# Royal Canin



## Gillian79 (Aug 2, 2011)

I'm currently feeding my 12 week old puppy Royal canin, which she enjoys so happy to stick with it. Is anyone else out there using it and if so what type? I have bought the one for medium dogs as she was on medium hills science plan from the breeder. When I emailed Royal Canin they said she should be on the one for small dogs but Cockapoos aren't classed as a small breed are they? Now I'm left really confused, any advice will be much appreciated.


----------



## Hfd (Aug 19, 2011)

Hi Gillian,
My puppy Billy came from the breeder with Royal Canin mini junior (green & white bag) and as he likes it I have left him on that. I emailed Royal Canin with the breed and his current weight and they sent me the exact measurements. They told me he would stay on this until 10 months when he would go onto the adult food.
Hope this helps. Helen x


----------



## clarelou (Sep 10, 2011)

Barney is on Junior Medium ( red bag) 
He was already on this with the breeder and he likes
It so we have carried on with it.
I suppose an American Cockapoo would be
Classed as a small breed as they are smaller
Than the English ones. Barney is chunky and 
I wouldn't say he is a small breed at all!!!


----------



## Dexter1011 (Aug 28, 2011)

Hi Dexter is 14 weeks and has been on Medium Junior since coming from the breeders. I give him 50g (or a bit over) three times a day My vet said to stay on this and to give him a little bit more if he needed it.


----------



## Guest (Oct 15, 2011)

well folks glad to hear you are feeding the best food on the market ,i to feed royal canin as a breeder have done for many years it is FANTASTIC my adults and puppies never get fed up of it and never get anything else to eat ,except perhaps pigs ears to chew on, cockapoo puppies should have the green bag puppy /junior ,but must admit my older ones have the same they never get fat and never to thin and only go toilet no 2s once a day stick to it folks its safe convenient and simply the best ...janice at JANDAZ


----------



## Dexter1011 (Aug 28, 2011)

Hi I was wondering if the green version is best for toy poodle/spaniel and the red is miniture poodle/spaniel as I know they class Dexter as a medium dog and I would have thought a toy poodle/spaniel is a small dog.
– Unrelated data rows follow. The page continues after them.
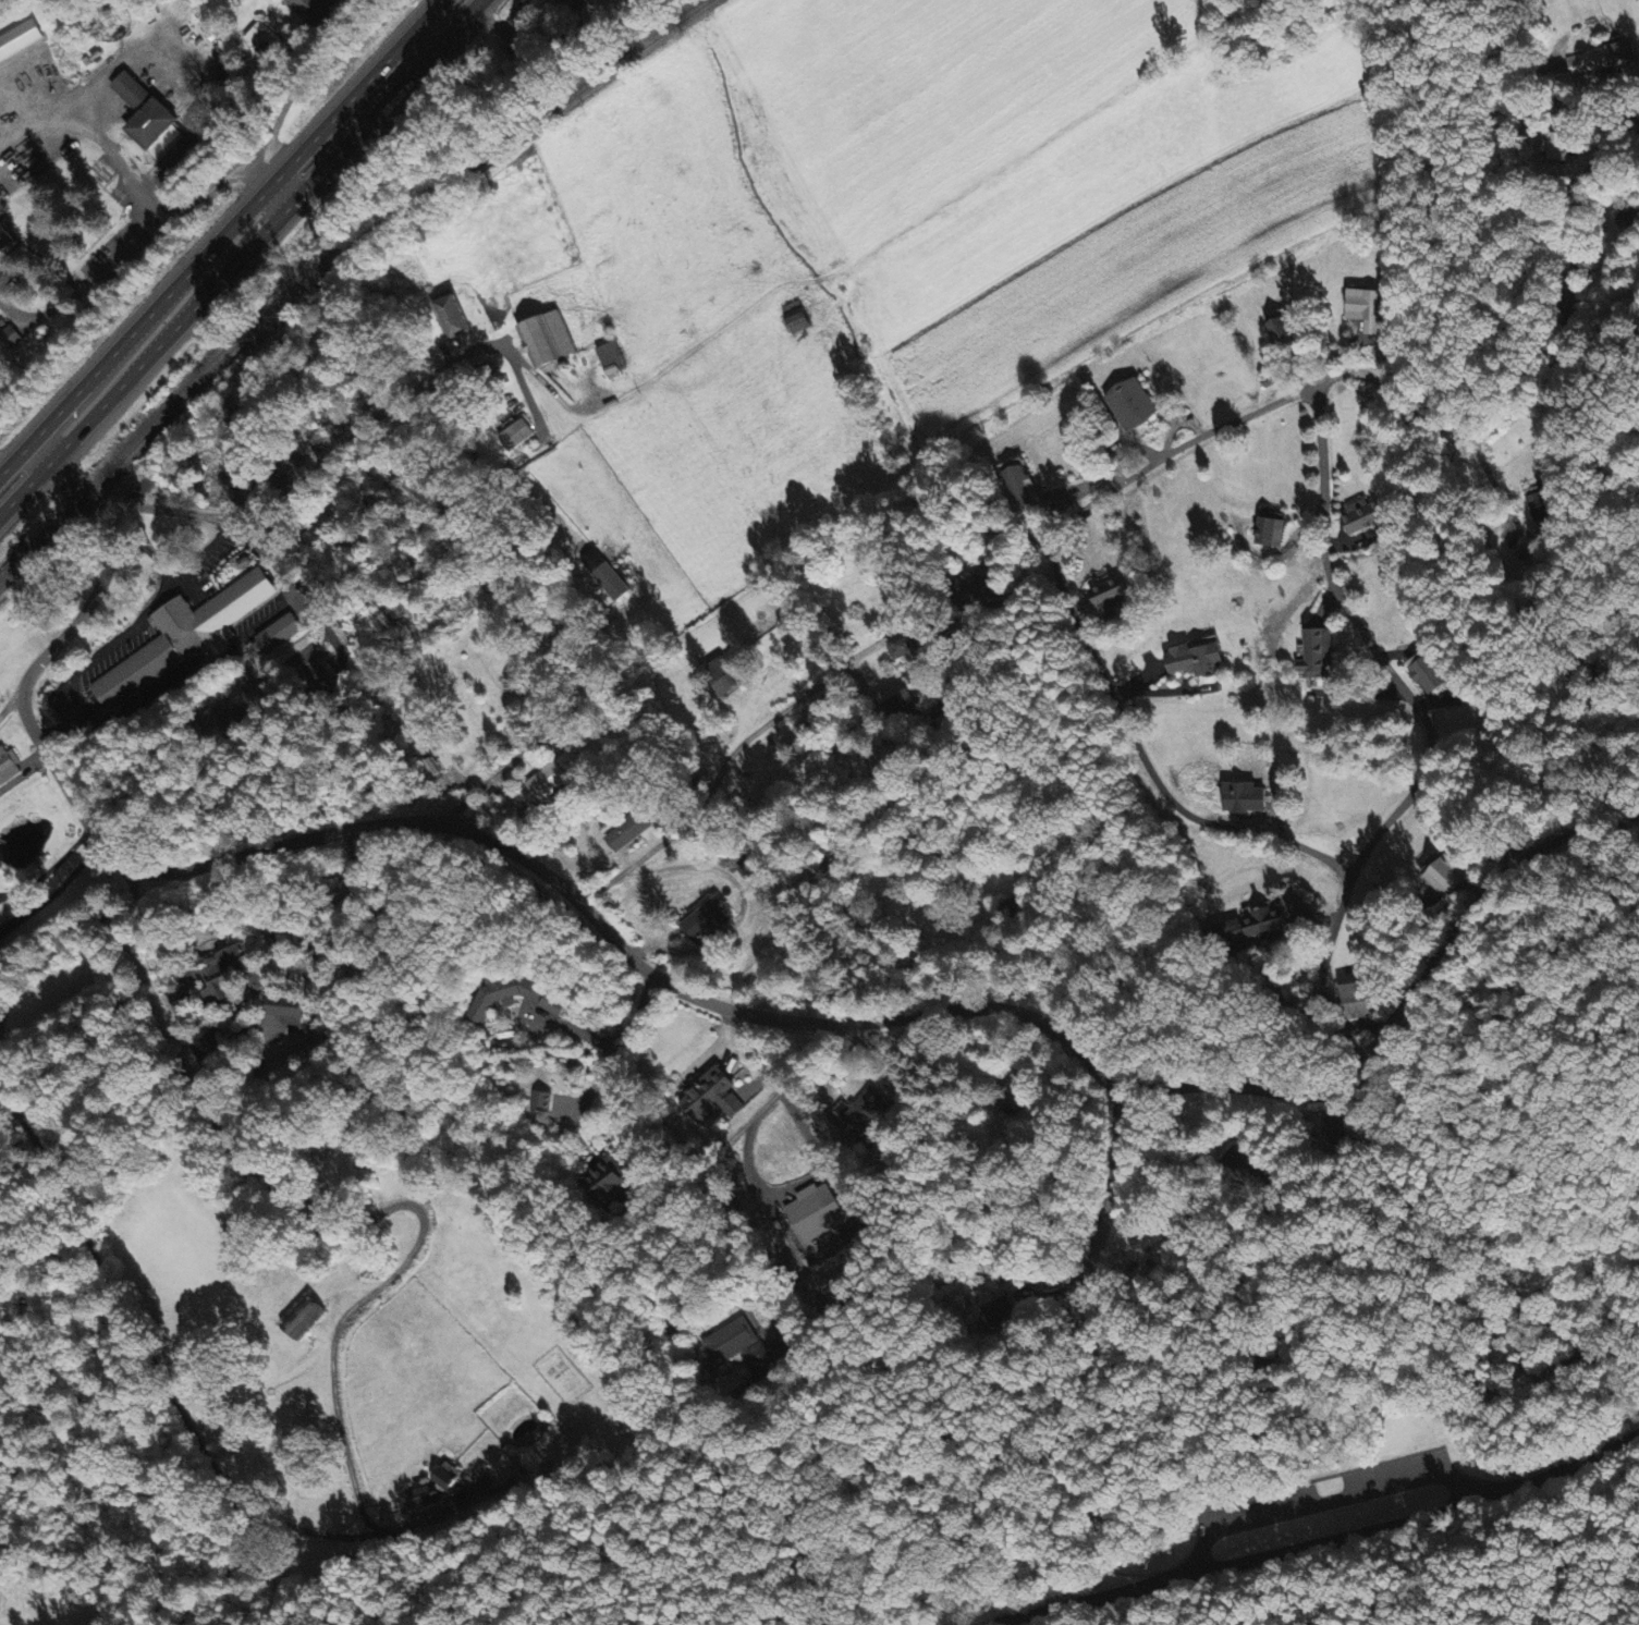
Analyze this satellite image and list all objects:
building: (273, 0)
building: (570, 3)
building: (305, 6)
building: (20, 41)
building: (263, 41)
building: (1600, 60)
building: (146, 115)
building: (1555, 149)
road: (1601, 152)
road: (149, 210)
road: (1559, 214)
road: (221, 237)
building: (6, 242)
road: (239, 257)
railway: (321, 270)
building: (1366, 310)
building: (453, 315)
building: (798, 319)
building: (1284, 332)
building: (549, 341)
building: (611, 359)
road: (1369, 373)
building: (1133, 405)
road: (372, 420)
building: (517, 436)
road: (2, 467)
road: (488, 469)
building: (1364, 518)
building: (1271, 533)
road: (107, 564)
building: (608, 577)
building: (1109, 594)
road: (1078, 624)
building: (189, 631)
building: (275, 632)
building: (910, 648)
building: (1318, 657)
building: (1198, 659)
building: (727, 674)
building: (1428, 674)
road: (9, 702)
building: (901, 705)
road: (1427, 727)
road: (724, 762)
building: (7, 763)
building: (553, 779)
building: (1246, 799)
building: (629, 833)
road: (1571, 835)
road: (51, 873)
building: (1445, 876)
road: (55, 897)
building: (709, 921)
building: (0, 929)
road: (636, 960)
building: (215, 968)
building: (1356, 1001)
building: (287, 1005)
road: (615, 1048)
road: (1357, 1070)
road: (777, 1088)
building: (713, 1098)
building: (538, 1102)
building: (866, 1112)
building: (816, 1214)
road: (341, 1219)
road: (750, 1242)
road: (1386, 1301)
building: (304, 1320)
building: (739, 1348)
building: (437, 1490)
parking lot: (1360, 1492)
parking lot: (1335, 1498)
road: (1326, 1500)
road: (1319, 1544)
road: (1631, 1621)

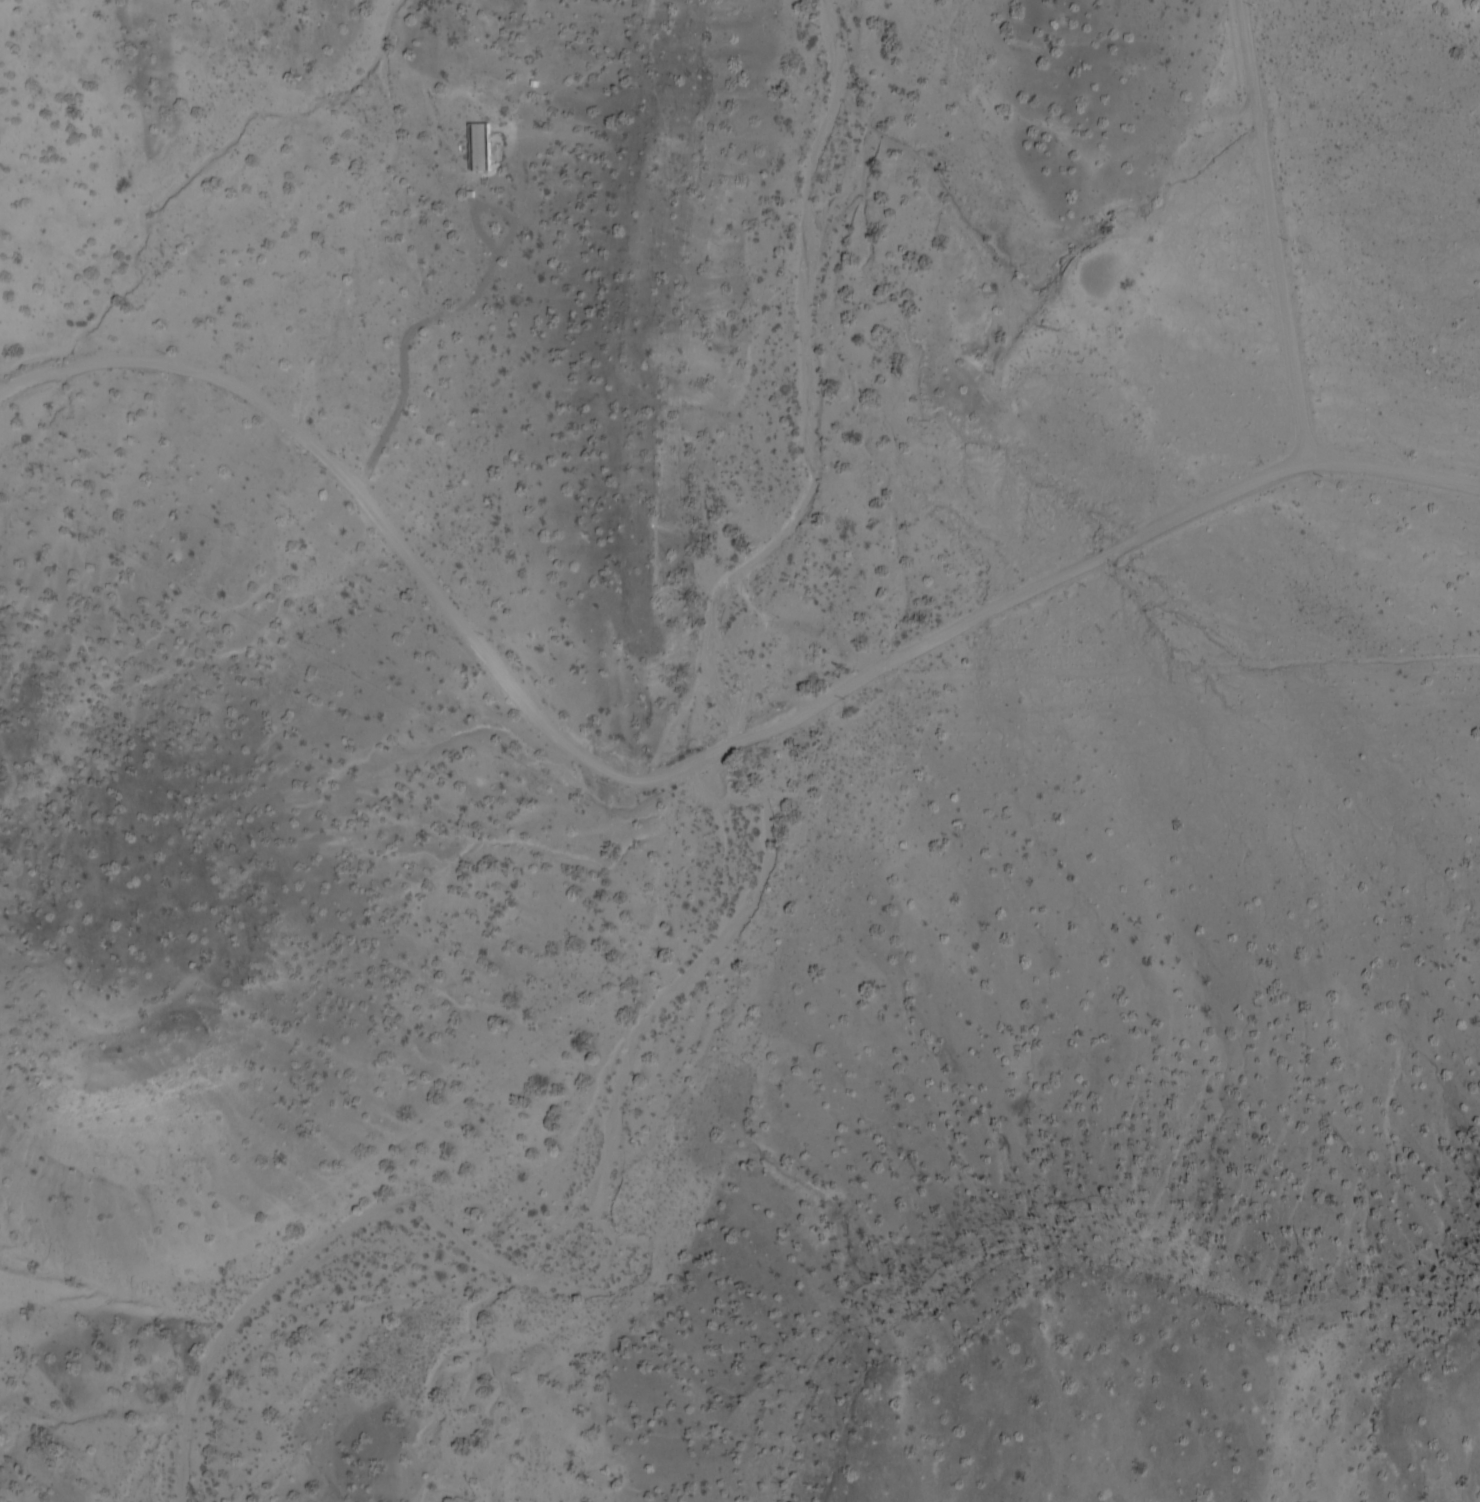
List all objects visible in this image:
building: (486, 137)
building: (452, 192)
road: (1278, 226)
road: (453, 305)
road: (687, 761)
I could be wrong on this as new to having a puppy and would appreciate any advice.


----------



## Guest (Oct 15, 2011)

depending on the size and age of puppy ? i personally would give green bag for small dogs all mine have that even adults janice


----------



## Hfd (Aug 19, 2011)

Thanks Janice for your enthusiastic response regarding Royal Canin from your own years of experience. 
Helen x


----------